Quant à moi, je ne vais pas raconter toute mes frasques de cette période clandestine ––je l’ai déjà fait dans plusieurs livres1–– , il suffit de savoir que je n’ai pas cessé de harceler sous diverses formes les Chleuhs, les vert-de- gris, les Boches, les occupants, les nazis, les doryphores, etc. Suivant les appellations du moment. Mais j’étais jeune et, à vrai dire, je ne me rendais pas compte des risques que je prenais. Ainsi, lorsque j’ai reçu l’ordre de me présenter au 100, rue de Richelieu, à Paris, où se tenait le service de la main-d’œuvre allemande en vue du STO2, j’y suis allé, ma convocation à la main, pour demander une explication.
Là, ils m’ont dit de me rendre boulevard Kellermann pour savoir à quelle usine de Berlin j’étais affecté.
Ce à quoi j’ai répondu :
–justement je suis venu vous dire qu’il ne faut pas compter sur moi. »
Et, reprenant leur ordonnance demeurée sur le comptoir, je me suis enfui à toutes jambes.
C’est depuis ce temps que je suis devenu réfractaire clandestin et que je me suis vite retrouvé à l’état-major FTP de la huitième région parisienne aux côtés de mon camarade Petit Jean autrement dit, le Commandant Jean Fiévet qui se faisait appeler « Le commandant Vacher ».
J’ai alors poursuivi mes caricatures sans légendes, qui parlaient d’elles- mêmes et que je signais « Adémar » : un A, un D et une mare.
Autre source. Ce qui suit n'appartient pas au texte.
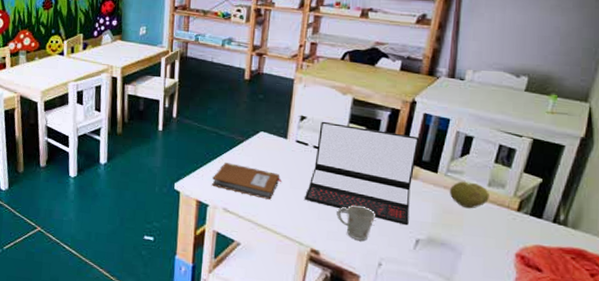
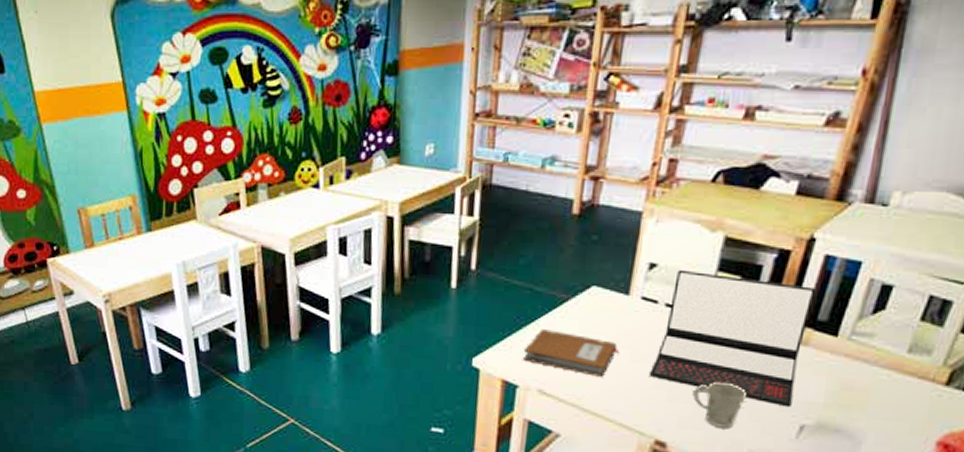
fruit: present [449,181,489,209] -> none [851,346,909,384]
Comme ça, sans raison, parce que je trouvais ce prénom amusant.
En voici deux exemplaires gardés en archive.J’ai aussi diffusé quelques quatrains de ce genre :
«Pense, soldat Teuton, Que là-bas sur ce front S’il fait chaud en Russie, Il y fait froid aussi».
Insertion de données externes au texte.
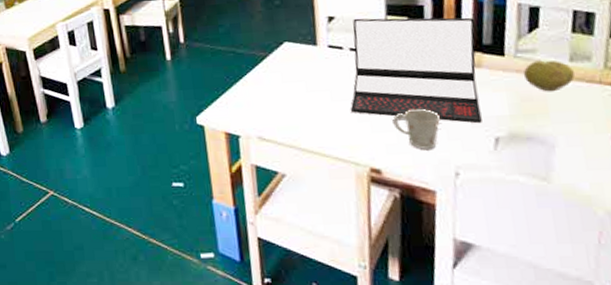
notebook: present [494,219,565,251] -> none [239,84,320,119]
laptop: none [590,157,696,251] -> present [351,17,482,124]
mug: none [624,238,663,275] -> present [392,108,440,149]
« Les frisés sont foutus On va les écraser
En leur bottant le cul Pour les galvaniser.»
J’ai également rédigé de plus longs poèmes, mais sous un autre pseudonyme car mon chef de groupe trouvait ma signature « Adémar» peu compréhensible.
J’ai donc enfoncé un coupe-papier entre les pages de mon dictionnaire de poche en pensant : ce sera le 10e mot de la première colonne. Hélas, je suis tombé sur le mot «Mérovingien». Ça ne collait pas.
Au-dessus, c’était « Merluche». Décidément, je ne pouvais pas prendre le nom d’une morue desséchée!
Par contre, le mot d’avant était : « Merlin», avec pour définition : « gros marteau pour assommer les boeufs ».
Les boeufs ! Pourquoi pas les nazis et les collaborateurs? Et puis dans « Merlin» il y avait un petit côté enchanteur qui n’était pas pour me déplaire. Alors c’est sous ce nom que j’ai composé, entre autres :
« Le pays où la fleur… »
« j’ai connu un pays où la fleur embaumante, Exhalait son parfum de liberté, d’amour,
Où les hommes étaient frères et la joie éclatante, Exhalait le bonheur, la vie, la paix, l’humour… Ce pays merveilleux était appelé France. Aujourd’hui, par Pétain plus rien de tout cela, Que lâche trahison, forfaits, incohérence,
Car de la fourberie il fait l’apostolat.
« Alors écoutez-moi, écoutez l’inventaire, Retenez bien ces noms d’assassins en dérive, Minables charogneux qu’un jour on fera taire, Croyants et non-croyants, priez qu’on y arrive!
Rappelez-vous ces noms : Déat, Laval, Doriot, Ferdonnet, Jean Luchaire, le Vigan, Scapini, Les Mayol de Lupé, les Céline et Henriot, Brasillach et Pétain, Jean Hérold(e)-Paqui.
Souvenez-vous amis, souvenez-vous de tout,
Ils tremblent dans leur peau, déjà serrent les fesses, Comme des rats crevés ils iront dans l’égout Rejoindre les déchets, les bouchons et les graisses…
Et du fumier impur la pensée renaîtra,
La fleur, les fruits, les graines sortiront du calvaire, Des cendres de l’amour l’oiseau blanc sortira,
Et puis nous sourirons au jardin entrouvert. » Merlin

Chers amis, que ces quelques lignes vous aident à passer un bel été en souriant, malgré les souvenirs, les préoccupations présentes, c’est tout ce que l’ADVR vous souhaite.

Jack Moisy

1 – Deux grains de sable. J Moisy – A coups d’bottes. J Moisy – Points d’ombre. J Moisy
2 – STO, service tu travail obligatoire.